* **WORK TO COMPLETE**:
(a) Answer these questions from the segmentation passage:
(i) What radius did the structuring element have in the closing operation applied to the CSF mask?
(ii) At what value was the WTA image lower-thresholded to coarsely segment the skull?
(iii) How many time points of the 4D CT acquisition were used for the temporal-based features?
(b) Repeat word for word everything in the segmentation passage from "Examples of CSF" down to "and GM segmentation.".

* **EXERCISE PASSAGE**:

Next CSF and vessels were coarsely segmented in the WTA image and masked out from the intracranial image. A slight over segmentation of CSF and vessel is allowed to ensure that only soft tissue remains to be segmented. To this end the mean and standard deviation were determined of the intensity histogram within [0,400] HU. An upper intensity threshold μ − 1.96σ was applied to segment CSF and a lower intensity threshold μ + 1.96σ to segment the vessels, followed by erosion with a structuring element with 1 voxel radius to remove potential false positive voxels due to noise, and connected region growing using the same thresholds. The CSF mask was subjected to a morphological closing operation with a structuring element with 1 voxel radius. Examples of the CSF and vessel segmentations are shown in Fig. 6.

Figure 6.

Figure 6

Examples of CSF and vessel segmentation using intensity information and morphological operations in the WTA image (window level/width 100/300 HU). These structures are masked in the intracranial image before WM and GM segmentation.

WM and GM Feature Extraction

The remaining voxels after intracranial, CSF and vessel segmentation, are representing WM and GM. To segment these we used a pattern recognition framework consisting of feature extraction and voxel classification. Thus it is formulated as a two-class classification problem and we adopted the convention that WM represented background and GM foreground. Per voxel, the following types of features were extracted: intensity-based, contextual-based, and temporal-based features. Scale and parameter values were found by pilot experiments and visual inspection of the feature images. Settings that led to increased WM and GM contrast were selected.

The intensity-based features consisted of (between parentheses the total number is given): the WTA image and its scale-space representation by convolution with a Gaussian function at scales 1.0, 2.0 and 4.0 mm (4). The gradient magnitude of the WTA image by convolution with a Gaussian derivative at scales 1.0, 2.0 and 3.0 mm (3). Locally intensity histogram equalized WTA images with the following parameters α = 0.3, β = 0.5 and window radii of 5, 10 and 15 voxels28 (3).

The contextual-based features consisted of: the slice-based distance to the skull, to the CSF, and to the vessels, normalized by the maximum distance on the slice (3). The skull was coarsely segmented by lower thresholding the WTA image at 200 HU followed by selecting the largest connected component. The cumulative position within the intracranial mask normalized by its total volume in the x, y and z direction, which indicates per voxel which percentage of volume is next, above or behind it ref. 29 (3).

The temporal-based features consisted of: the first 14 time points of the 4D CT acquisition (only this subset because then the number of features are the same for all patients without requiring extrapolation), and its scale-space representation obtained by spatial Gaussian blur at scales 1.0, 2.0 and 4.0 mm, each time point taken as an individual feature (56). A temporal scale-space was constructed obtained by temporal Gaussian blur at scales 1.0, 2.0 and 4.0 seconds and each time point taken as an individual feature (42). The area under the curve of the temporal gradient magnitude of the first 14 time points of the 4D CT30, with temporal gradient calculated by convolution with a Gaussian derivative at scales 1.0, 2.0, 4.0, 6.0 and 8.0 seconds and the area under the curve numerically approximated using the trapezoidal rule (5). And finally the time to the first peak of the 4D CT (1). For all tissue curves, time information was encoded in absolute seconds relative to the first acquisition which was set at 0 seconds.

* **EXCERPTED DATA**:
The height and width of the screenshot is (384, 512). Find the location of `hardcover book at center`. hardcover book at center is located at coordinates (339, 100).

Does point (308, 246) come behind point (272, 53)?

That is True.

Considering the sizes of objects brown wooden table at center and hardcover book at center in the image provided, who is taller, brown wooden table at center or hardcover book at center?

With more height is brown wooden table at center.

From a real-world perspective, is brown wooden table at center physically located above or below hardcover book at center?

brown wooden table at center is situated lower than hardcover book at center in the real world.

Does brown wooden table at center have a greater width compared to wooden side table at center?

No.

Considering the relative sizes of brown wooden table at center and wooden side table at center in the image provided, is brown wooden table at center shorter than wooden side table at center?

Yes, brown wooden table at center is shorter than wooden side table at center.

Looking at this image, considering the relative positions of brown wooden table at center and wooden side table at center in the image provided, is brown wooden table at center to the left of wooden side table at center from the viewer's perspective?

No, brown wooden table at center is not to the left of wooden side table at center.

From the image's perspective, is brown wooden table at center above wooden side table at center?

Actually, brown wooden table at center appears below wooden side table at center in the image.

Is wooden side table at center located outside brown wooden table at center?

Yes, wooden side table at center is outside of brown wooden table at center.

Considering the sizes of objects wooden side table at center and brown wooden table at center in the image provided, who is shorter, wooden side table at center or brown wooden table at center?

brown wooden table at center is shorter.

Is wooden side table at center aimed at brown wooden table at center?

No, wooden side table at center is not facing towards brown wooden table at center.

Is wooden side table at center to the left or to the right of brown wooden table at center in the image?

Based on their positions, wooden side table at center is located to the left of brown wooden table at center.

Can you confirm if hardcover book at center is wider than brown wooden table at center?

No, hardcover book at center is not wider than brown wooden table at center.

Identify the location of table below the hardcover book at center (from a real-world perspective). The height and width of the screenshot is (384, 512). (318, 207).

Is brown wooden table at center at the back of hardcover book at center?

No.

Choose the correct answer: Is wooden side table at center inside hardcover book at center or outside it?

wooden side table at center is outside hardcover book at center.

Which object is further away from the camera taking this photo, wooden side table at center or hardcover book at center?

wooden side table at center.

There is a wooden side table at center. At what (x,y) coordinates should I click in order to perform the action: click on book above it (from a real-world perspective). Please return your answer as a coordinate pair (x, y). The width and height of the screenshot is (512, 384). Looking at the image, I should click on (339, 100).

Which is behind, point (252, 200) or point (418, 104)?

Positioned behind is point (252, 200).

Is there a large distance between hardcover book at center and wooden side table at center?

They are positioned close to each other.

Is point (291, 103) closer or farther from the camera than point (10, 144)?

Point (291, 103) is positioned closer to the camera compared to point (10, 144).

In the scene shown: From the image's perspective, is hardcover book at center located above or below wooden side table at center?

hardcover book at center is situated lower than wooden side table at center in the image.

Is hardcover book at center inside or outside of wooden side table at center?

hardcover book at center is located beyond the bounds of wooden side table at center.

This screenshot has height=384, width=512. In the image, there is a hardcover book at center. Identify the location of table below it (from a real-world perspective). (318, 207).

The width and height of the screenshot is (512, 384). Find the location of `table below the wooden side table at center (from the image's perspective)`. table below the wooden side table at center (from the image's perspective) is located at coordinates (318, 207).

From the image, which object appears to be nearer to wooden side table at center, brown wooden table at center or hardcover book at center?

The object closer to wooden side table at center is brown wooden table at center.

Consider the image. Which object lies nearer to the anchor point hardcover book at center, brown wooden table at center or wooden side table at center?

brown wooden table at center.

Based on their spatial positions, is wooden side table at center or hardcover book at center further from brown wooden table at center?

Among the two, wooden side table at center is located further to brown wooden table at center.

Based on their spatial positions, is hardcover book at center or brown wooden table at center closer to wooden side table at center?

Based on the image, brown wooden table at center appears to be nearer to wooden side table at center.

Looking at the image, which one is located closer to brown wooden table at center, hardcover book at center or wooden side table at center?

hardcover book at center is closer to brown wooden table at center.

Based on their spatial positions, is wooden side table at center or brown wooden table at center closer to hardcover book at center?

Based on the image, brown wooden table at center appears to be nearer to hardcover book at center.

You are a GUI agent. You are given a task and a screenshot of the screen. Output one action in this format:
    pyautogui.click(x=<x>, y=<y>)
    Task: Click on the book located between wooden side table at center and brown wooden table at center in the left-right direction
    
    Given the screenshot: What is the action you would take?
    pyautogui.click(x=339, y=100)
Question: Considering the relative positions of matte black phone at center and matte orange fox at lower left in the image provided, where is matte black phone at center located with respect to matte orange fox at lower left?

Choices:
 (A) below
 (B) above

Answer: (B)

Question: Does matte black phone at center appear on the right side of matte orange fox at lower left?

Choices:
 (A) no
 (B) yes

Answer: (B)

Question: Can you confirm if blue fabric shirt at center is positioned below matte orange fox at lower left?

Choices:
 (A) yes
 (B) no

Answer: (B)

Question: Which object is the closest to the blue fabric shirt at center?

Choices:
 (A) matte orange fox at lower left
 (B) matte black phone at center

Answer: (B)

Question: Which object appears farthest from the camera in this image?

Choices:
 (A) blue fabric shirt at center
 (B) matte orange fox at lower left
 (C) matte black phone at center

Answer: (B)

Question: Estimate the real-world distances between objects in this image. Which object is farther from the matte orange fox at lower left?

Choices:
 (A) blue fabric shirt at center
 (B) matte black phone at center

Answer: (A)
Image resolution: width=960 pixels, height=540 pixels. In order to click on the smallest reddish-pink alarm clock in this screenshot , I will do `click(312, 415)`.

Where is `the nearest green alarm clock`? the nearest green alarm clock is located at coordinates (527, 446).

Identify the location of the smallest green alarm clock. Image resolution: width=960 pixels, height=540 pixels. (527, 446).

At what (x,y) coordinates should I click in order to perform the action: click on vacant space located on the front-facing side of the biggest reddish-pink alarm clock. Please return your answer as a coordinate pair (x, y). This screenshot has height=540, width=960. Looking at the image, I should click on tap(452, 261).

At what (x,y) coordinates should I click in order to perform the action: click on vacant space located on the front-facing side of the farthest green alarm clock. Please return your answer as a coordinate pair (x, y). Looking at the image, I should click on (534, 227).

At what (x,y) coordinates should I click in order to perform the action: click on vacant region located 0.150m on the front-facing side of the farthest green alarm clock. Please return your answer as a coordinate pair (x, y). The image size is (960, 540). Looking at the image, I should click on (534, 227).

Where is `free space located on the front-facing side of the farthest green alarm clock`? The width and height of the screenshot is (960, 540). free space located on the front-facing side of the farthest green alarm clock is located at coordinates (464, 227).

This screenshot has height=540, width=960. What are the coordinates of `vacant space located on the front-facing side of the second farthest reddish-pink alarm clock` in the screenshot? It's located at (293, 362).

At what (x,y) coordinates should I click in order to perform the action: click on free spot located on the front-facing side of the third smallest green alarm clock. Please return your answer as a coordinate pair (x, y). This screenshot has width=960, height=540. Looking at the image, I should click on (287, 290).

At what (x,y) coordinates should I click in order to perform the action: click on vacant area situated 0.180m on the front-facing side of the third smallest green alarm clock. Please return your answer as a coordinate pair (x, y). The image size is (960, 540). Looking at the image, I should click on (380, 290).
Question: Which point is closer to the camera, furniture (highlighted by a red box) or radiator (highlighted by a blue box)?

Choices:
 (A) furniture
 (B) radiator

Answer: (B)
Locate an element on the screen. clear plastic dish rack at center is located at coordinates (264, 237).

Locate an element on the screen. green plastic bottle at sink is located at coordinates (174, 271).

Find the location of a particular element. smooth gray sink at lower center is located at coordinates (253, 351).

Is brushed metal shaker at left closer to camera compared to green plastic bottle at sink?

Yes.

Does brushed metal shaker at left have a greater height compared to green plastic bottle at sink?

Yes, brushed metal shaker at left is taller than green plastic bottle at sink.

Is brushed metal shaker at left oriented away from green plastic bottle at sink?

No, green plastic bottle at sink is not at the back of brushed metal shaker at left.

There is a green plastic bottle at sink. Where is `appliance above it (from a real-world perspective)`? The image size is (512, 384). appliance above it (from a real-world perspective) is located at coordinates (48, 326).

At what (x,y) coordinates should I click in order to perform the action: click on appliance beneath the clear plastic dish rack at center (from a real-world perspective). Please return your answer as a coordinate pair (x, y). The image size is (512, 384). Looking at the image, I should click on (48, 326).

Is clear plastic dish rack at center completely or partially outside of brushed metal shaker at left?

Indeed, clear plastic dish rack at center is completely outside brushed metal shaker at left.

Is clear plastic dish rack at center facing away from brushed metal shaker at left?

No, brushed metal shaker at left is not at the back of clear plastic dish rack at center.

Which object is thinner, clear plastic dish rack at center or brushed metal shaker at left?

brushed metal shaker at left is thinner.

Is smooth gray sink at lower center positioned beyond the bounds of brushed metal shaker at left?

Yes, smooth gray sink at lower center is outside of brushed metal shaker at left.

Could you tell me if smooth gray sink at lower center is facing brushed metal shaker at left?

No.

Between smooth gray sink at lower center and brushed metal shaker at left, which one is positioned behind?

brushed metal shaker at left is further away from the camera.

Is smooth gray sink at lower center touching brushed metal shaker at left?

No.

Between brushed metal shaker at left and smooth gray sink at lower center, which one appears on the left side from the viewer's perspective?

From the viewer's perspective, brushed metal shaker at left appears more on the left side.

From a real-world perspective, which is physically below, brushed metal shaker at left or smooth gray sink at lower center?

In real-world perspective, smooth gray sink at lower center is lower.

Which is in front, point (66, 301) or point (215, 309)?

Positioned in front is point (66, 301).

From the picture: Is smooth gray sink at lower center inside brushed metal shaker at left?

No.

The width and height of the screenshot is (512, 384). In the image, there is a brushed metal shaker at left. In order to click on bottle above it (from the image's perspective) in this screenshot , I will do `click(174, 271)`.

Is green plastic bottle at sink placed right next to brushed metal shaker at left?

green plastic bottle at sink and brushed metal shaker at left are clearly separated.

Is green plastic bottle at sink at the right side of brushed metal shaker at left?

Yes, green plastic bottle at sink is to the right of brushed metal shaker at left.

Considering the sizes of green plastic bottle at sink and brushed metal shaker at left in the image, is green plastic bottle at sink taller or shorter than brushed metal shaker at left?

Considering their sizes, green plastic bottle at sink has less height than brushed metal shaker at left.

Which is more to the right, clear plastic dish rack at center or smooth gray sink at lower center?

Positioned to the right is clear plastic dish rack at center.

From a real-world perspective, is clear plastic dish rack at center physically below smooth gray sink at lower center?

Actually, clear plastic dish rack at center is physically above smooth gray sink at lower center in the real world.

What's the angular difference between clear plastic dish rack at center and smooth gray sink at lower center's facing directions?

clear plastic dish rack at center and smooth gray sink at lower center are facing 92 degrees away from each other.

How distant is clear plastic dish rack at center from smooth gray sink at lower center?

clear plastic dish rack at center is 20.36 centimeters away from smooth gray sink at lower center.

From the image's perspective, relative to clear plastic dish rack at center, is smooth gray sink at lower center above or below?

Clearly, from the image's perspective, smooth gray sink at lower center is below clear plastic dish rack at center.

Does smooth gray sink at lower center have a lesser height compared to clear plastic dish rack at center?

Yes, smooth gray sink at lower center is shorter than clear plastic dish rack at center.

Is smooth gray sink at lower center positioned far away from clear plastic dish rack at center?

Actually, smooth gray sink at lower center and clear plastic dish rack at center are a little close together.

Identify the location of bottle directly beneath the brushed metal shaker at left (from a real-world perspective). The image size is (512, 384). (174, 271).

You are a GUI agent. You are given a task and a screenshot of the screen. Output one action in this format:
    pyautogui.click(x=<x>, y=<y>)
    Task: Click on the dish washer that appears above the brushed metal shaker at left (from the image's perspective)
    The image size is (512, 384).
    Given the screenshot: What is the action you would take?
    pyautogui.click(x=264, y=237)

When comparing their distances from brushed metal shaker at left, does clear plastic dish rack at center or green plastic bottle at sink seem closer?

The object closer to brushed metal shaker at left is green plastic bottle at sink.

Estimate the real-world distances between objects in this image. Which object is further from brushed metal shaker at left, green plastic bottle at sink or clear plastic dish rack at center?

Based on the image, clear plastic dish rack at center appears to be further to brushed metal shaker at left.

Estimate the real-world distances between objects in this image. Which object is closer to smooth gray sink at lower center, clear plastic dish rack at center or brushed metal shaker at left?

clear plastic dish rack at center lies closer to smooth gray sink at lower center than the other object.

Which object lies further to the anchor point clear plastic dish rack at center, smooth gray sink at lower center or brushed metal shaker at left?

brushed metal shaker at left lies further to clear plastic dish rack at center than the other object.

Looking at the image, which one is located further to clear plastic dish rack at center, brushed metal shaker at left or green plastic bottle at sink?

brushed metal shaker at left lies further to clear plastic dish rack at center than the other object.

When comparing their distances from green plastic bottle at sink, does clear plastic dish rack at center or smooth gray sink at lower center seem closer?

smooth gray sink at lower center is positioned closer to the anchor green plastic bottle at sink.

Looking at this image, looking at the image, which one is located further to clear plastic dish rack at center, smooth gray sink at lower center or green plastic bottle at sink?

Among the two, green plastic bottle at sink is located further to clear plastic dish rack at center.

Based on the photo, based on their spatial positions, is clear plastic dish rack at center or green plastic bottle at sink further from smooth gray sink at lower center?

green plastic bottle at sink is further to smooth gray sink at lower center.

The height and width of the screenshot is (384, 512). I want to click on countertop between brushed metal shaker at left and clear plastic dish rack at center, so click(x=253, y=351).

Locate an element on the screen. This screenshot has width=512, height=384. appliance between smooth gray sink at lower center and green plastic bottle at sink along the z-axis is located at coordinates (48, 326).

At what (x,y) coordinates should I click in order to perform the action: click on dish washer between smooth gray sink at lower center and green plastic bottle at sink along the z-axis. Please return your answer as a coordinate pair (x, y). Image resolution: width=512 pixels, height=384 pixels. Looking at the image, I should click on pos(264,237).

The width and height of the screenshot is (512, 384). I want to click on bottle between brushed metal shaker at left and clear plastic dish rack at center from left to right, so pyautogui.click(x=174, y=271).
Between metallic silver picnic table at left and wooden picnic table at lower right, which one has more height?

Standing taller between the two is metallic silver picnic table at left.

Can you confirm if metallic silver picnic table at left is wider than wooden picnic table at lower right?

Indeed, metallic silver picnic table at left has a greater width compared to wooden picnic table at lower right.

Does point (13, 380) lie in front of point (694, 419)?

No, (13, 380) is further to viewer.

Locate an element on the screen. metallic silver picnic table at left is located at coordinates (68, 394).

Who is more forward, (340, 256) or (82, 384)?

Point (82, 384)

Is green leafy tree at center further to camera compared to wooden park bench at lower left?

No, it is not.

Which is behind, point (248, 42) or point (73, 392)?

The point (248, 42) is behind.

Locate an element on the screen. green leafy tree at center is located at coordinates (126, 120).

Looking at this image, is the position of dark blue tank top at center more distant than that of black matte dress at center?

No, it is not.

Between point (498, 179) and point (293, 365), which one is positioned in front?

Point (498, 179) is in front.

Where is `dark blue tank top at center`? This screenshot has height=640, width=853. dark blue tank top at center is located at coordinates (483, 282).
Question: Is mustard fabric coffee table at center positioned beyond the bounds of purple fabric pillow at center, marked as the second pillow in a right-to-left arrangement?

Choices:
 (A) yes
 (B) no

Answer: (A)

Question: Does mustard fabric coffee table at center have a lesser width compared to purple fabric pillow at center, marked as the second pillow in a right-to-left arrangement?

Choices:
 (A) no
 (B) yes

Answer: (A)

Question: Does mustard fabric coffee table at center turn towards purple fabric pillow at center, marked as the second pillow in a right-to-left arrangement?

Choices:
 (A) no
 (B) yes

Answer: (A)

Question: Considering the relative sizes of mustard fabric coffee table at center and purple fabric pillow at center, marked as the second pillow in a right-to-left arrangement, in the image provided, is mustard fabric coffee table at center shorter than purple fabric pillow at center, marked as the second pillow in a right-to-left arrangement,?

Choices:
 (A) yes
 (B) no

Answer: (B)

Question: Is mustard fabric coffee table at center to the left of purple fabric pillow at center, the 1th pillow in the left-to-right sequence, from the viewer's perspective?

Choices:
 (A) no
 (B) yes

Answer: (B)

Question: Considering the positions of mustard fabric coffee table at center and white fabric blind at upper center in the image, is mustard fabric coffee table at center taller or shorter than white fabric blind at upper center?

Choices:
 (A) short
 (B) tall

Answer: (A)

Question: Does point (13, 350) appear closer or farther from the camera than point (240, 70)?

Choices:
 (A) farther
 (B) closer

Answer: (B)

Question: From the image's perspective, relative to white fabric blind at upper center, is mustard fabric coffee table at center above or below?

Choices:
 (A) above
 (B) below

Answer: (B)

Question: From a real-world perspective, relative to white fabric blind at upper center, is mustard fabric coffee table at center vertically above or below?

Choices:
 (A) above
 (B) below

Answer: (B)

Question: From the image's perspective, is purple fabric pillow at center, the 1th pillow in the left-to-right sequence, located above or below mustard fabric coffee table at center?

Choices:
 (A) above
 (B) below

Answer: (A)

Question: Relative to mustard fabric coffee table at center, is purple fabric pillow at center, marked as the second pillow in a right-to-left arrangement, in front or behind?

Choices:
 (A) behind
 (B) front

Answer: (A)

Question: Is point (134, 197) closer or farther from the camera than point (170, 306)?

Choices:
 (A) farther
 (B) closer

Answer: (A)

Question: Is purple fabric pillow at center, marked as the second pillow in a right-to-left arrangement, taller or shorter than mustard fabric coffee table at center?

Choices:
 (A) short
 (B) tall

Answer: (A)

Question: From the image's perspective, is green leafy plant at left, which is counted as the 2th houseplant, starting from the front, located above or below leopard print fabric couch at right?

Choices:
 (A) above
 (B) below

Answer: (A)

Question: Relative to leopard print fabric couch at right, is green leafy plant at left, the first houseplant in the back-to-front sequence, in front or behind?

* **SOLUTIONS TO EACH TASK**:
(a)
(i) 1 voxel
(ii) 200 HU
(iii) The first 14

(b)
Examples of CSF and vessel segmentation using intensity information and morphological operations in the WTA image (window level/width 100/300 HU). These structures are masked in the intracranial image before WM and GM segmentation.